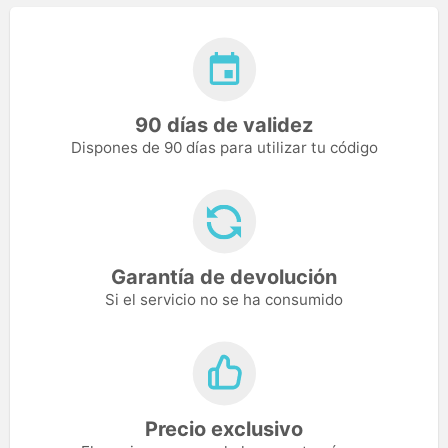
90 días de validez
Dispones de 90 días para utilizar tu código
Garantía de devolución
Si el servicio no se ha consumido
Precio exclusivo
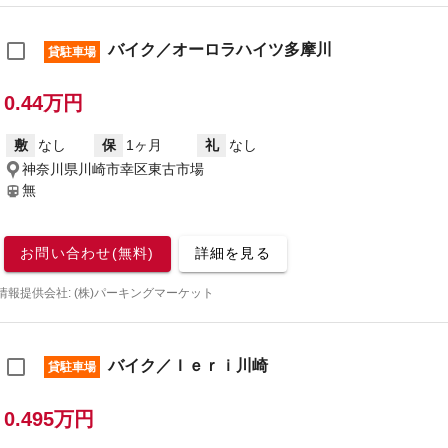
バイク／オーロラハイツ多摩川
貸駐車場
0.44万円
敷
なし
保
1ヶ月
礼
なし
神奈川県川崎市幸区東古市場
無
お問い合わせ(無料)
詳細を見る
情報提供会社: (株)パーキングマーケット
バイク／Ｉｅｒｉ川崎
貸駐車場
0.495万円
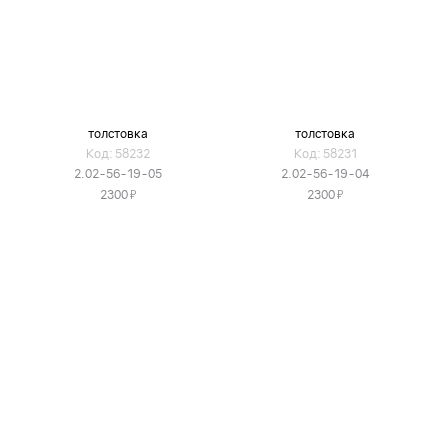
толстовка
толстовка
Код: 58232
Код: 58231
2.02-56-19-05
2.02-56-19-04
Я
Я
2300
2300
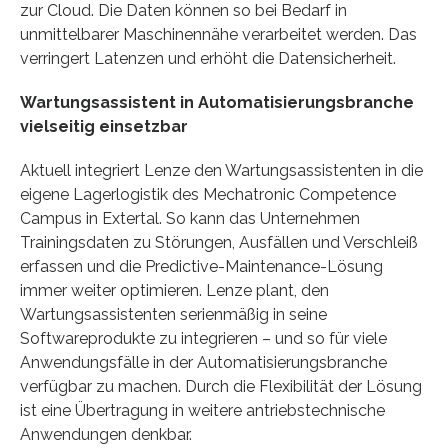
zur Cloud. Die Daten können so bei Bedarf in
unmittelbarer Maschinennähe verarbeitet werden. Das
verringert Latenzen und erhöht die Datensicherheit.
Wartungsassistent in Automatisierungsbranche
vielseitig einsetzbar
Aktuell integriert Lenze den Wartungsassistenten in die
eigene Lagerlogistik des Mechatronic Competence
Campus in Extertal. So kann das Unternehmen
Trainingsdaten zu Störungen, Ausfällen und Verschleiß
erfassen und die Predictive-Maintenance-Lösung
immer weiter optimieren. Lenze plant, den
Wartungsassistenten serienmäßig in seine
Softwareprodukte zu integrieren – und so für viele
Anwendungsfälle in der Automatisierungsbranche
verfügbar zu machen. Durch die Flexibilität der Lösung
ist eine Übertragung in weitere antriebstechnische
Anwendungen denkbar.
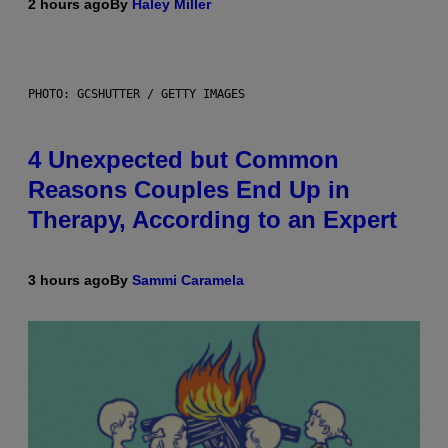
2 hours ago
By
Haley Miller
PHOTO: GCSHUTTER / GETTY IMAGES
4 Unexpected but Common
Reasons Couples End Up in
Therapy, According to an Expert
3 hours ago
By
Sammi Caramela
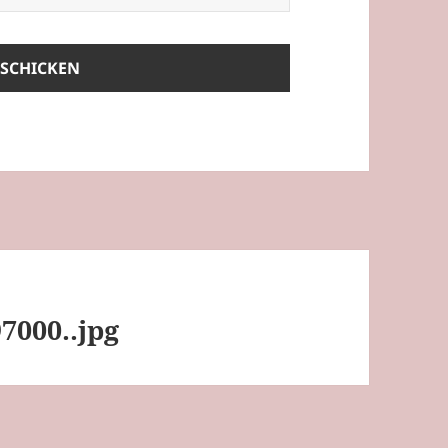
7000..jpg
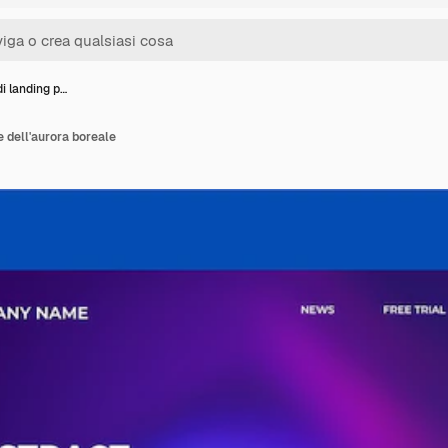
i landing p…
e dell'aurora boreale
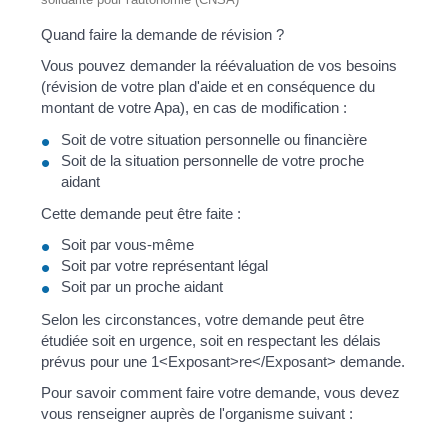
Quand faire la demande de révision ?
Vous pouvez demander la réévaluation de vos besoins
(révision de votre plan d'aide et en conséquence du
montant de votre Apa), en cas de modification :
Soit de votre situation personnelle ou financière
Soit de la situation personnelle de votre proche
aidant
Cette demande peut être faite :
Soit par vous-même
Soit par votre représentant légal
Soit par un proche aidant
Selon les circonstances, votre demande peut être
étudiée soit en urgence, soit en respectant les délais
prévus pour une 1<Exposant>re</Exposant> demande.
Pour savoir comment faire votre demande, vous devez
vous renseigner auprès de l'organisme suivant :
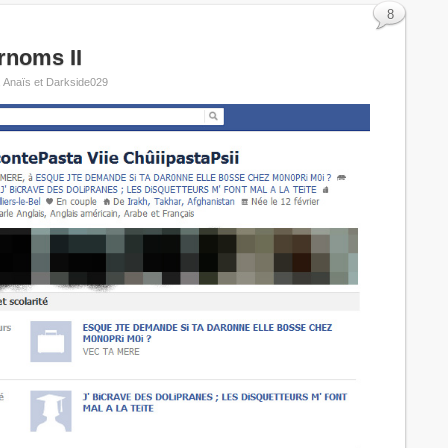
8
rnoms II
, Anaïs et Darkside029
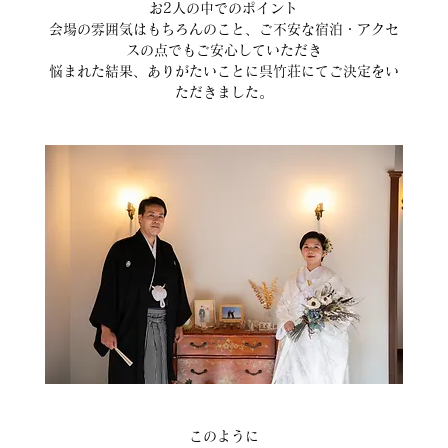
お2人の中でのポイント
会場の雰囲気はもちろんのこと、ご不安な宿泊・アクセ
スの点でもご安心していただき
悩まれた結果、ありがたいことに呉竹荘にてご決定をい
ただきました。
このように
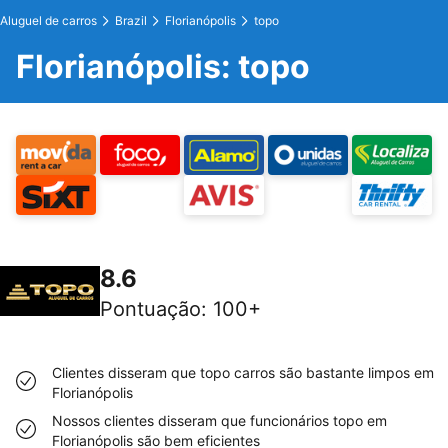
Aluguel de carros
Brazil
Florianópolis
topo
Florianópolis: topo
8.6
Pontuação
:
100+
Clientes disseram que topo carros são bastante limpos em
Florianópolis
Nossos clientes disseram que funcionários topo em
Florianópolis são bem eficientes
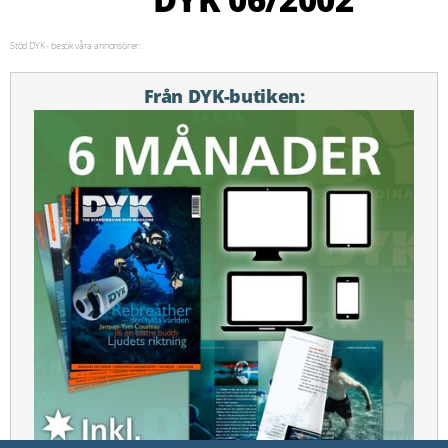
Stöd DYK - besök våra annonsörer:
Från DYK-butiken:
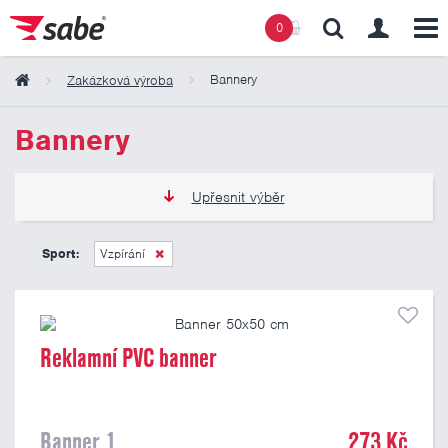
0
Bannery
Zakázková výroba
Obsah košíku
Bannery
Košík zeje prázdnotou
Upřesnit výběr
273 Kč
809 Kč
Sport:
Vzpírání
Pouze skladem
Reklamní PVC banner
Banner 1
273 Kč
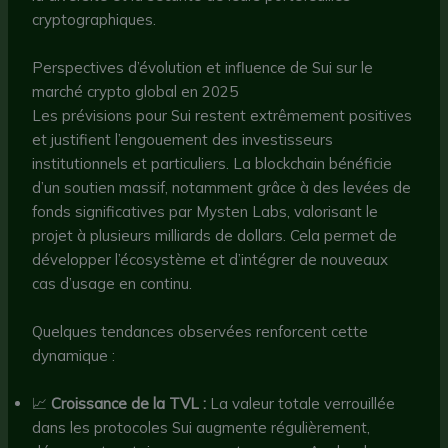
cryptographiques.
Perspectives d’évolution et influence de Sui sur le
marché crypto global en 2025
Les prévisions pour Sui restent extrêmement positives
et justifient l’engouement des investisseurs
institutionnels et particuliers. La blockchain bénéficie
d’un soutien massif, notamment grâce à des levées de
fonds significatives par Mysten Labs, valorisant le
projet à plusieurs milliards de dollars. Cela permet de
développer l’écosystème et d’intégrer de nouveaux
cas d’usage en continu.
Quelques tendances observées renforcent cette
dynamique :
📈
Croissance de la TVL :
La valeur totale verrouillée
dans les protocoles Sui augmente régulièrement,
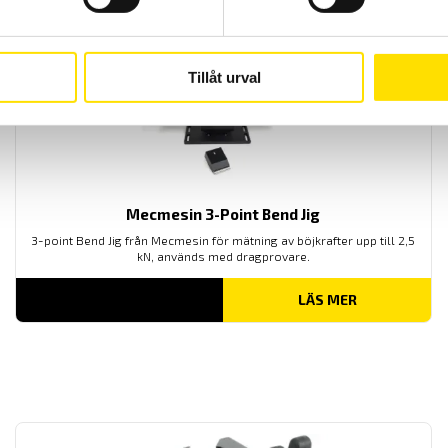
LÄS MER
Tillåt urval
Mecmesin 3-Point Bend Jig
3-point Bend Jig från Mecmesin för mätning av böjkrafter upp till 2,5
kN, används med dragprovare.
LÄS MER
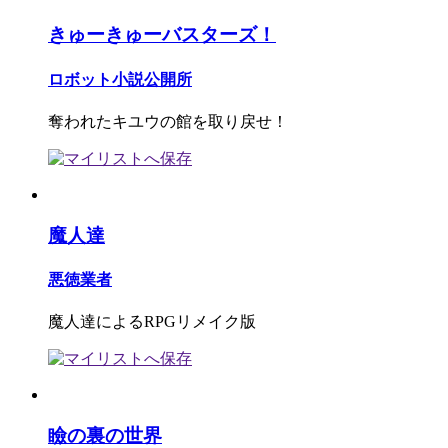
きゅーきゅーバスターズ！
ロボット小説公開所
奪われたキユウの館を取り戻せ！
魔人達
悪徳業者
魔人達によるRPGリメイク版
瞼の裏の世界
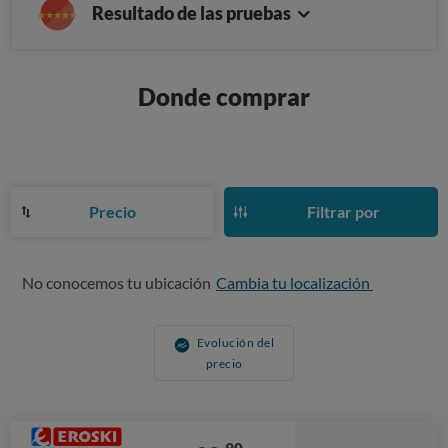
Resultado de las pruebas
Donde comprar
Precio
Filtrar por
No conocemos tu ubicación
Cambia tu localización
Evolución del
precio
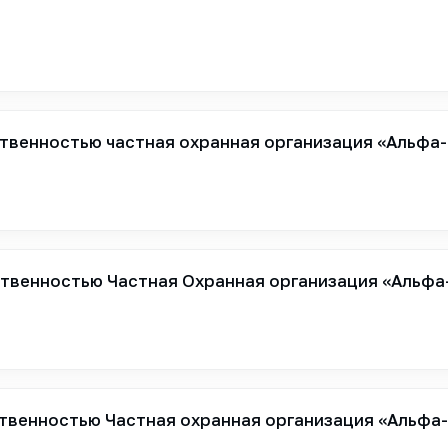
твенностью частная охранная организация «Альфа
твенностью Частная Охранная организация «Альфа
твенностью Частная охранная организация «Альфа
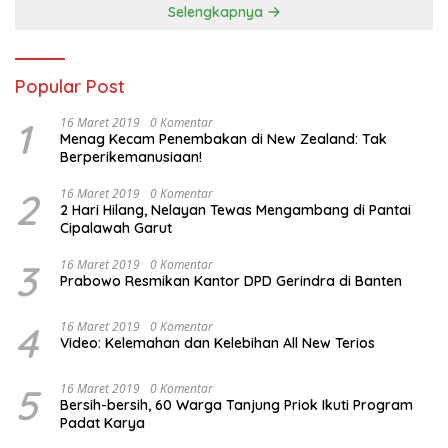
Selengkapnya
Popular Post
1
16 Maret 2019
0 Komentar
Menag Kecam Penembakan di New Zealand: Tak
Berperikemanusiaan!
2
16 Maret 2019
0 Komentar
2 Hari Hilang, Nelayan Tewas Mengambang di Pantai
Cipalawah Garut
3
16 Maret 2019
0 Komentar
Prabowo Resmikan Kantor DPD Gerindra di Banten
4
16 Maret 2019
0 Komentar
Video: Kelemahan dan Kelebihan All New Terios
5
16 Maret 2019
0 Komentar
Bersih-bersih, 60 Warga Tanjung Priok Ikuti Program
Padat Karya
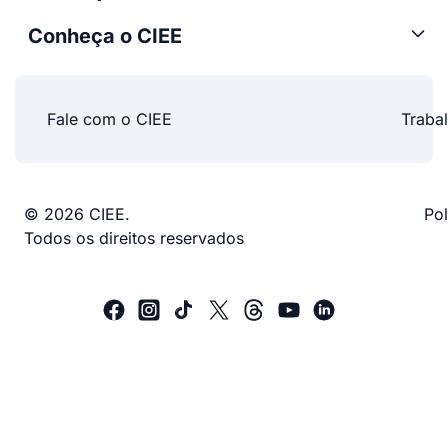
Conheça o CIEE
Fale com o CIEE
Traba
© 2026 CIEE.
Pol
Todos os direitos reservados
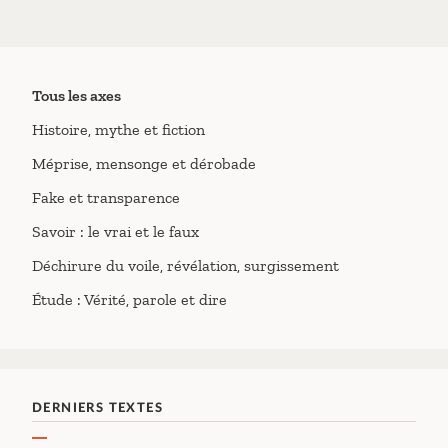
Tous les axes
Histoire, mythe et fiction
Méprise, mensonge et dérobade
Fake et transparence
Savoir : le vrai et le faux
Déchirure du voile, révélation, surgissement
Étude : Vérité, parole et dire
DERNIERS TEXTES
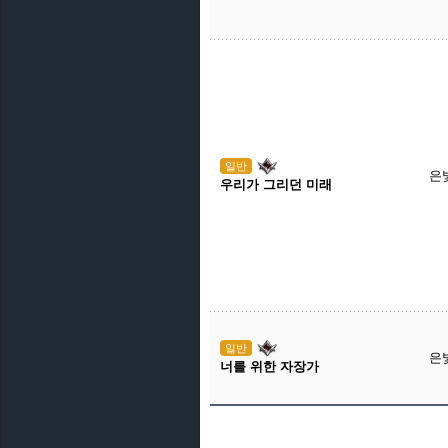
일반
은
우리가 그리던 미래
일반
은
너를 위한 자장가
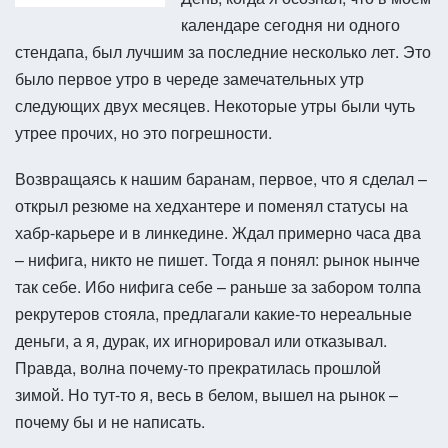
календаре сегодня ни одного
стендапа, был лучшим за последние несколько лет. Это
было первое утро в череде замечательных утр
следующих двух месяцев. Некоторые утры были чуть
утрее прочих, но это погрешности.
Возвращаясь к нашим баранам, первое, что я сделал –
открыл резюме на хедхантере и поменял статусы на
хабр-карьере и в линкедине. Ждал примерно часа два
– нифига, никто не пишет. Тогда я понял: рынок нынче
так себе. Ибо нифига себе – раньше за забором толпа
рекрутеров стояла, предлагали какие-то нереальные
деньги, а я, дурак, их игнорировал или отказывал.
Правда, волна почему-то прекратилась прошлой
зимой. Но тут-то я, весь в белом, вышел на рынок –
почему бы и не написать.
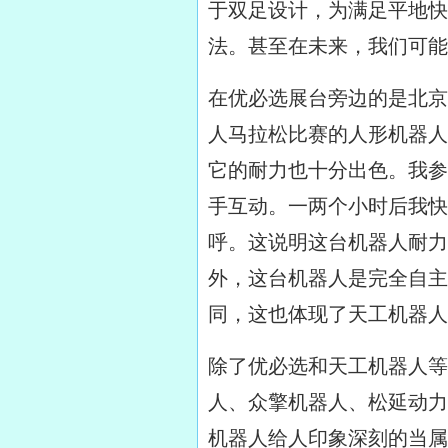
于双足设计，为满足平地快
法。甚至在未来，我们可能
在优必选展台旁边的是北京
人马拉松比赛的人形机器人
它的耐力也十分出色。我参
手互动。一两个小时后我快
呼。这说明这台机器人耐力
外，这台机器人是完全自主
同，这也体现了天工机器人
除了优必选和天工机器人等
人、众擎机器人、松延动力
机器人给人印象深刻的当属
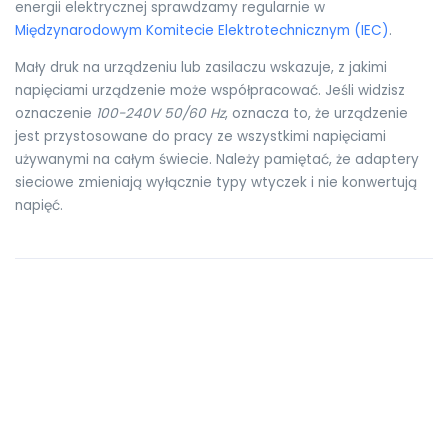
energii elektrycznej sprawdzamy regularnie w
Międzynarodowym Komitecie Elektrotechnicznym (IEC)
.
Mały druk na urządzeniu lub zasilaczu wskazuje, z jakimi
napięciami urządzenie może współpracować. Jeśli widzisz
oznaczenie
100-240V 50/60 Hz
, oznacza to, że urządzenie
jest przystosowane do pracy ze wszystkimi napięciami
używanymi na całym świecie. Należy pamiętać, że adaptery
sieciowe zmieniają wyłącznie typy wtyczek i nie konwertują
napięć.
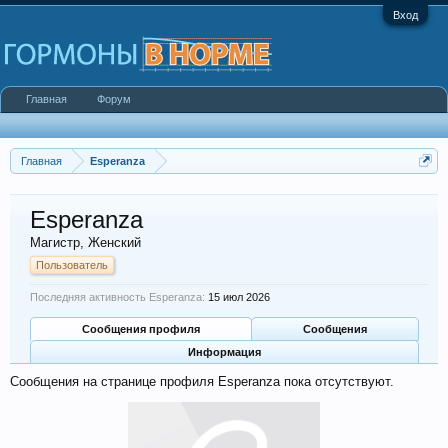
Вход
Главная
Форум
Главная
Esperanza
Esperanza
Магистр
, Женский
Пользователь
Последняя активность Esperanza:
15 июл 2026
Сообщения профиля
Сообщения
Информация
Сообщения на странице профиля Esperanza пока отсутствуют.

* * *

### EXERCISE REQUIREMENTS:
Retype only the lines above between the line with "Les prévisions pour" and the line with "développer l’écosystème et", counting those two lines as well, and keep every character as it is.

### TASK RESULT:
Les prévisions pour Sui restent extrêmement positives
et justifient l’engouement des investisseurs
institutionnels et particuliers. La blockchain bénéficie
d’un soutien massif, notamment grâce à des levées de
fonds significatives par Mysten Labs, valorisant le
projet à plusieurs milliards de dollars. Cela permet de
développer l’écosystème et d’intégrer de nouveaux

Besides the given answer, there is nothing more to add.